Task brief →
Return only the number of lines in the entries below that hold the word "wash".

Material supplied →
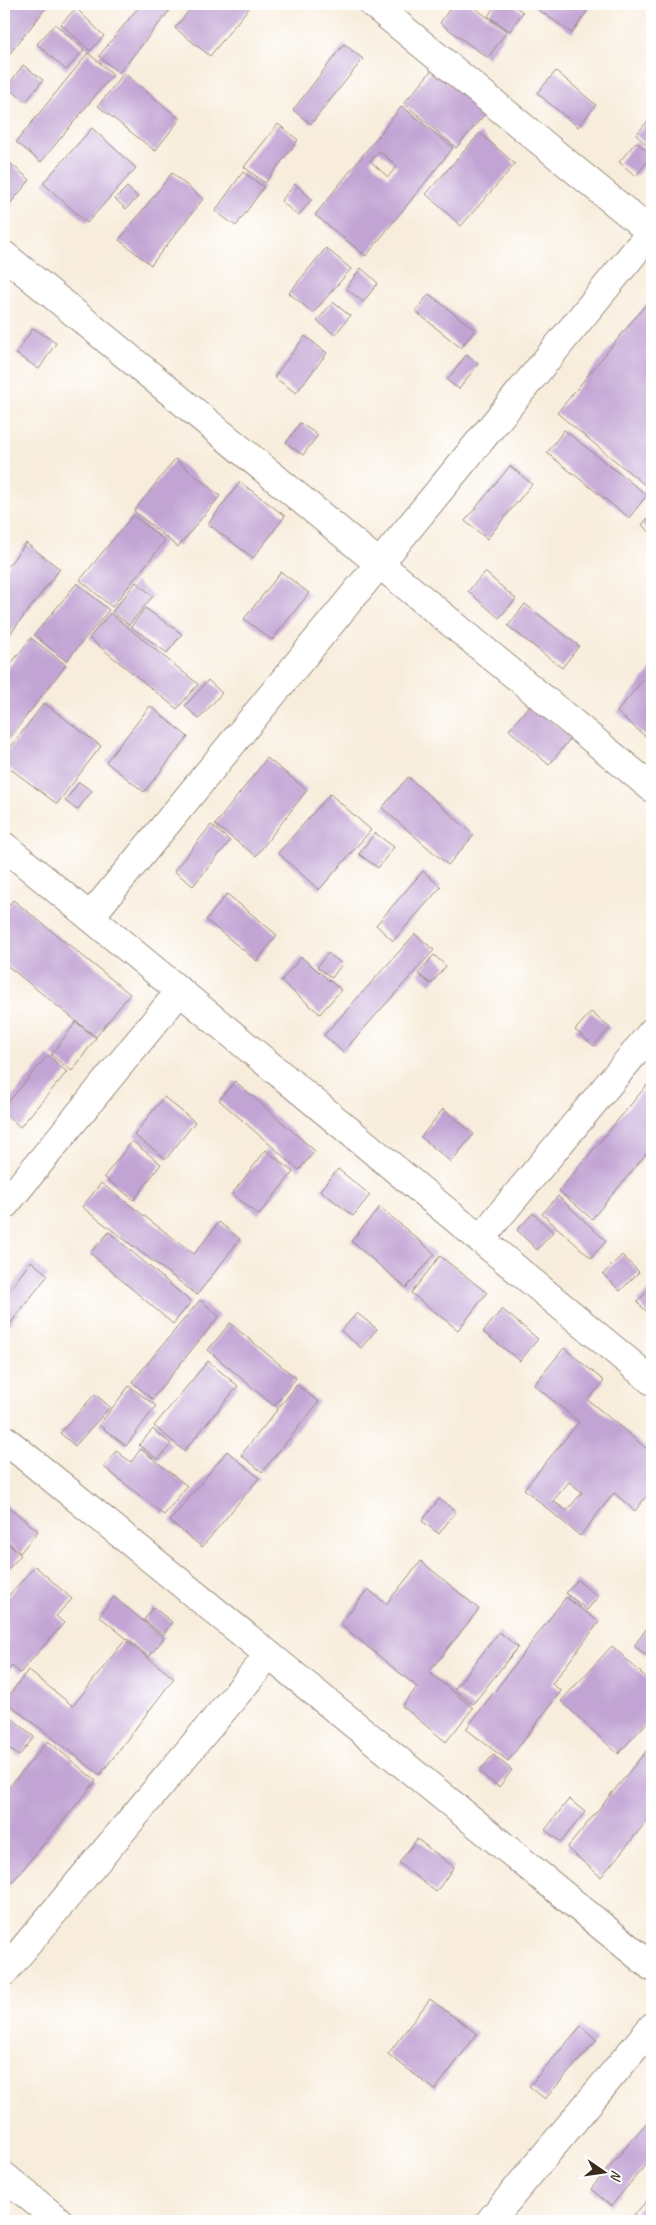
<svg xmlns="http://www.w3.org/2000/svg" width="656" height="2225" font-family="Caveat,sans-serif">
  <rect width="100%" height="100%" fill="#fff"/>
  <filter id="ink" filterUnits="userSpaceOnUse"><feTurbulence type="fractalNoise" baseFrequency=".02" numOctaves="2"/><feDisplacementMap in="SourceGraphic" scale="10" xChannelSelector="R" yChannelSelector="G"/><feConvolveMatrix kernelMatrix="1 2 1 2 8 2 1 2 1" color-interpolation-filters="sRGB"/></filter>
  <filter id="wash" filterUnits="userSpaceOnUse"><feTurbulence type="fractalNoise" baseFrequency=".0096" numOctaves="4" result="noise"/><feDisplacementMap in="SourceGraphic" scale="20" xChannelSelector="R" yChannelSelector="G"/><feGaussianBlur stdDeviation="1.12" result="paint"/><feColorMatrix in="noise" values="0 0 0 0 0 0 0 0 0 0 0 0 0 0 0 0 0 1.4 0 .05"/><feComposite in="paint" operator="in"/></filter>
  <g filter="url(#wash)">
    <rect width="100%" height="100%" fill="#f8eddc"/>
    <g id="blocks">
      <!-- building -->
      <g fill="#c2a4d4" fill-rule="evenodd">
        <path d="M 4,4 L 49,4 L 4,61 Z"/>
        <path d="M 141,4 L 175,4 L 119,73 L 99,56 Z"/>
        <path d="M 194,4 L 252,4 L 210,56 L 175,28 Z"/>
        <path d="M 453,4 L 469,4 L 507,31 L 488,58 L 440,23 Z"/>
        <path d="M 496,4 L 511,4 L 523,12 L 510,31 L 488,16 Z"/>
        <path d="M 530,4 L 592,4 L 572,33 Z"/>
        <path d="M 76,8 L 104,36 L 90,51 L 61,24 Z"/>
        <path d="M 55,24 L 84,50 L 66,70 L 37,44 Z"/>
        <path d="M 344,44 L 363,59 L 311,124 L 293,110 Z"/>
        <path d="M 88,53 L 113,74 L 41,162 L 16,142 Z"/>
        <path d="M 23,65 L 43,80 L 26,102 L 7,87 Z"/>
        <path d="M 433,69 L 485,114 L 456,148 L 404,103 Z"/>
        <path d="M 556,71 L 596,105 L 578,127 L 537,93 Z"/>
        <path d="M 124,73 L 180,119 L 155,151 L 98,106 Z"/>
        <path d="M 402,106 L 453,148 L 366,256 L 315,215 ZM 379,151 L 397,166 L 388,177 L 370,161 Z"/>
        <path d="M 652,116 L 652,150 L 636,135 Z"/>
        <path d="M 278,124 L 298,140 L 265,183 L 244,167 Z"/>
        <path d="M 92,128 L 136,168 L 87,223 L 43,183 Z"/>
        <path d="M 480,133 L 515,164 L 461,226 L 426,194 Z"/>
        <path d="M 636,142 L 652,155 L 636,176 L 619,162 Z"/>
        <path d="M 4,158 L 30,180 L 4,211 Z"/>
        <path d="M 243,172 L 264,187 L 236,226 L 215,211 Z"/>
        <path d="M 172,173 L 203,199 L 151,265 L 119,240 Z"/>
        <path d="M 295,184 L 312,199 L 298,216 L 281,201 Z"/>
        <path d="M 127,187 L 138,197 L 126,209 L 115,199 Z"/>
        <path d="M 326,248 L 351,269 L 313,313 L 289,293 Z"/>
        <path d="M 361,268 L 378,283 L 363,302 L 346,288 Z"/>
        <path d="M 429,294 L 475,330 L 461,348 L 415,311 Z"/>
        <path d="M 652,297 L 652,491 L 557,413 Z"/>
        <path d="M 333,302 L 350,316 L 335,335 L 317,321 Z"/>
        <path d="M 33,328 L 56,343 L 39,369 L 16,354 Z"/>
        <path d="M 305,336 L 327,353 L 296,393 L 274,377 Z"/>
        <path d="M 466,355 L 478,364 L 459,389 L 447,380 Z"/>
        <path d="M 300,423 L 318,435 L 303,455 L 286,443 Z"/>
        <path d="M 564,430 L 647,495 L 629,518 L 547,453 Z"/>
        <path d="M 175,459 L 220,496 L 178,547 L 134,511 Z"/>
        <path d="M 510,466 L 532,484 L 487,539 L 465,521 Z"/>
        <path d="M 240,482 L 285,516 L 253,558 L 208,524 Z"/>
        <path d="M 652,513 L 652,534 L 642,525 Z"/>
        <path d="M 133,515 L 165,541 L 112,607 L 80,580 Z"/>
        <path d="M 26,543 L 60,569 L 4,642 L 4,571 Z"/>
        <path d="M 281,572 L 309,593 L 272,640 L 244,619 Z"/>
        <path d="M 485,572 L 516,599 L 499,618 L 468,591 Z"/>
        <path d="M 136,582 L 153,596 L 129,625 L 112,612 Z"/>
        <path d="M 77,583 L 109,610 L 66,661 L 34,635 Z"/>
        <path d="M 525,604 L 579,646 L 562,668 L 508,626 Z"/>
        <path d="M 145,608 L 182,634 L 167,653 L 131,627 Z"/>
        <path d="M 110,613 L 198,684 L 177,709 L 89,638 Z"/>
        <path d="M 31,638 L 66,665 L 7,741 L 4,738 L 4,673 Z"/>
        <path d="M 652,668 L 652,742 L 617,712 Z"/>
        <path d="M 208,680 L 222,693 L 199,719 L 185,706 Z"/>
        <path d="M 44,703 L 101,746 L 57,804 L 4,764 L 4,756 Z"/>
        <path d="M 531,704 L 571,738 L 549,765 L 509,730 Z"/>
        <path d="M 150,706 L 188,737 L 144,792 L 106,762 Z"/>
        <path d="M 267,758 L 307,790 L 256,856 L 215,825 Z"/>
        <path d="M 408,777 L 474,835 L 448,865 L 382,808 Z"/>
        <path d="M 79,782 L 92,791 L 77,810 L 65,801 Z"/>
        <path d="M 330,794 L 371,830 L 319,890 L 278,853 Z"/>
        <path d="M 211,825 L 230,841 L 193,886 L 174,871 Z"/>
        <path d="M 375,833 L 394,847 L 378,868 L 359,854 Z"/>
        <path d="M 423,871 L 441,887 L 393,941 L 376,925 Z"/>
        <path d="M 227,894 L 277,935 L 257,961 L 206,920 Z"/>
        <path d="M 13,900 L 130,994 L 96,1037 L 4,963 L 4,912 Z"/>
        <path d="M 415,934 L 434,950 L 343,1052 L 324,1035 Z"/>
        <path d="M 328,953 L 342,964 L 332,978 L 317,967 Z"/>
        <path d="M 434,955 L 446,966 L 431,984 L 418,974 Z"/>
        <path d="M 301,957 L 341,990 L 320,1014 L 281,981 Z"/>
        <path d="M 591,1012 L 610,1028 L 594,1046 L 575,1030 Z"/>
        <path d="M 76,1022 L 96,1038 L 72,1071 L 51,1055 Z"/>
        <path d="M 48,1055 L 67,1072 L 20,1127 L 4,1113 L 4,1107 Z"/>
        <path d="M 652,1079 L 652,1147 L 592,1219 L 559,1191 Z"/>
        <path d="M 235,1081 L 315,1151 L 299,1170 L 219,1100 Z"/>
        <path d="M 164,1097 L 195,1122 L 166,1159 L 134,1135 Z"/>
        <path d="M 443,1109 L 474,1134 L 451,1162 L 421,1137 Z"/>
        <path d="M 132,1141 L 161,1164 L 134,1200 L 104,1177 Z"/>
        <path d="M 266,1150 L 293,1172 L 259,1215 L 232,1194 Z"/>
        <path d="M 338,1169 L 370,1195 L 353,1216 L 320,1190 Z"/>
        <path d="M 101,1183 L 194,1254 L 219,1222 L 240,1239 L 197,1295 L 82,1207 Z"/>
        <path d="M 558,1196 L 606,1241 L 591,1258 L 542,1214 Z"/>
        <path d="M 380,1207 L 435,1254 L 406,1288 L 351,1241 Z"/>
        <path d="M 533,1213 L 553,1232 L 537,1250 L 517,1230 Z"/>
        <path d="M 109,1232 L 191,1302 L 173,1324 L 90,1253 Z"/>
        <path d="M 622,1255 L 639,1272 L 620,1291 L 603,1274 Z"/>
        <path d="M 440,1256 L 487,1293 L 458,1330 L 411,1293 Z"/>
        <path d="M 31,1261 L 48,1275 L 6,1329 L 4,1328 L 4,1297 Z"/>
        <path d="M 652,1286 L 652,1317 L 637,1302 Z"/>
        <path d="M 200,1300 L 219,1316 L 152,1399 L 132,1382 Z"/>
        <path d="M 502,1309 L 538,1339 L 520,1361 L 483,1332 Z"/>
        <path d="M 357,1313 L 377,1329 L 361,1348 L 341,1331 Z"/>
        <path d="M 230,1323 L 296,1378 L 274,1406 L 208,1350 Z"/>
        <path d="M 564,1348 L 604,1381 L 588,1400 L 647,1449 L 652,1443 L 652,1489 L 635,1511 L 614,1493 L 580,1536 L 524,1489 L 579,1422 L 534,1385 ZM 569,1482 L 582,1492 L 567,1511 L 553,1501 Z"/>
        <path d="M 208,1361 L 238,1386 L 184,1451 L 154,1426 Z"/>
        <path d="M 297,1385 L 319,1402 L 262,1472 L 241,1455 Z"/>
        <path d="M 129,1386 L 156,1406 L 126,1446 L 99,1425 Z"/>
        <path d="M 95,1394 L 110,1407 L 75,1446 L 60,1433 Z"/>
        <path d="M 153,1429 L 171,1444 L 158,1460 L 139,1445 Z"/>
        <path d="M 141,1449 L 187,1486 L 164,1515 L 104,1467 L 116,1451 L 131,1462 Z"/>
        <path d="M 227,1451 L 259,1478 L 202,1547 L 170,1521 Z"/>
        <path d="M 439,1499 L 456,1511 L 439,1534 L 422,1521 Z"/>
        <path d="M 4,1503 L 38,1531 L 20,1553 L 4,1539 Z"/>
        <path d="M 4,1540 L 21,1555 L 4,1574 Z"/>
        <path d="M 421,1561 L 479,1609 L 429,1672 L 473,1708 L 446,1742 L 402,1706 L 417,1687 L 340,1624 L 368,1589 L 386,1604 Z"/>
        <path d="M 35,1566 L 72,1599 L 56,1616 L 64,1623 L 20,1673 L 12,1666 L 4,1675 L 4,1601 Z"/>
        <path d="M 577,1580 L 598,1597 L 587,1610 L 566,1593 Z"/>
        <path d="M 114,1597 L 164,1638 L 149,1657 L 99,1616 Z"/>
        <path d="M 566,1597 L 599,1622 L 552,1684 L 561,1691 L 508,1761 L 466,1729 Z"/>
        <path d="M 153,1607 L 172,1622 L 163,1635 L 144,1620 Z"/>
        <path d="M 652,1621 L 652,1659 L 634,1646 Z"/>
        <path d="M 499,1632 L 518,1647 L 473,1704 L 454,1690 Z"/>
        <path d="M 125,1640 L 174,1678 L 100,1775 L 5,1701 L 28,1670 L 73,1706 Z"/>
        <path d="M 612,1646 L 652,1683 L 652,1717 L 618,1754 L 561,1701 Z"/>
        <path d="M 4,1711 L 34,1737 L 19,1756 L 4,1744 Z"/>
        <path d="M 48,1741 L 96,1781 L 4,1892 L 4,1793 Z"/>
        <path d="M 652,1744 L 652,1815 L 601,1877 L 567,1848 Z"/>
        <path d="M 493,1755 L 512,1770 L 499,1787 L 479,1772 Z"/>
        <path d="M 569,1799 L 585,1812 L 561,1842 L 545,1830 Z"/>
        <path d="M 417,1839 L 454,1867 L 436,1892 L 399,1863 Z"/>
        <path d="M 430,1999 L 477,2034 L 435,2090 L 388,2054 Z"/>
        <path d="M 581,2026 L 597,2040 L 545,2099 L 529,2086 Z"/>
        <path d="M 652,2116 L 652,2157 L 611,2206 L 591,2189 Z"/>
        <path d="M 652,2195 L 652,2221 L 641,2221 L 634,2215 Z"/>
      </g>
    </g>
  </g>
  <g filter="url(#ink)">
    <use href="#blocks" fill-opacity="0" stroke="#9a8c7d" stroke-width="1"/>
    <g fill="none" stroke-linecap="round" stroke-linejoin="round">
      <defs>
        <g id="minor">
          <path d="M 373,4 L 652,233"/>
          <path d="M 4,255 L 652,788"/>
          <path d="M 4,846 L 652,1381"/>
          <path d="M 90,917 L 652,231"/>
          <path d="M 4,1206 L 180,991"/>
          <path d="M 480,1239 L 652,1032"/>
          <path d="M 4,1439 L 652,1967"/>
          <path d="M 4,1972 L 269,1655"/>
          <path d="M 4,2176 L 59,2221"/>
          <path d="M 490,2221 L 652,2027"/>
        </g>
      </defs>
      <!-- minor casing -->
      <use href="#minor" stroke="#9a8c7d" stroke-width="30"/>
      <!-- minor -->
      <use href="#minor" stroke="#fff" stroke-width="28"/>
    </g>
  </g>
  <!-- margin -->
  <rect width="656" height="2225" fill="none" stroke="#fff" stroke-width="20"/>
  <!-- north arrow -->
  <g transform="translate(604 2172) rotate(103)" stroke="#ffffff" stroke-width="4" paint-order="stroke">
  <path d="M0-4L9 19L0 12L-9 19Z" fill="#3b2a1e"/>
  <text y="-8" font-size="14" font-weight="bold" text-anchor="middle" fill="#3b2a1e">N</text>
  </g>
</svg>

Problem solution →
2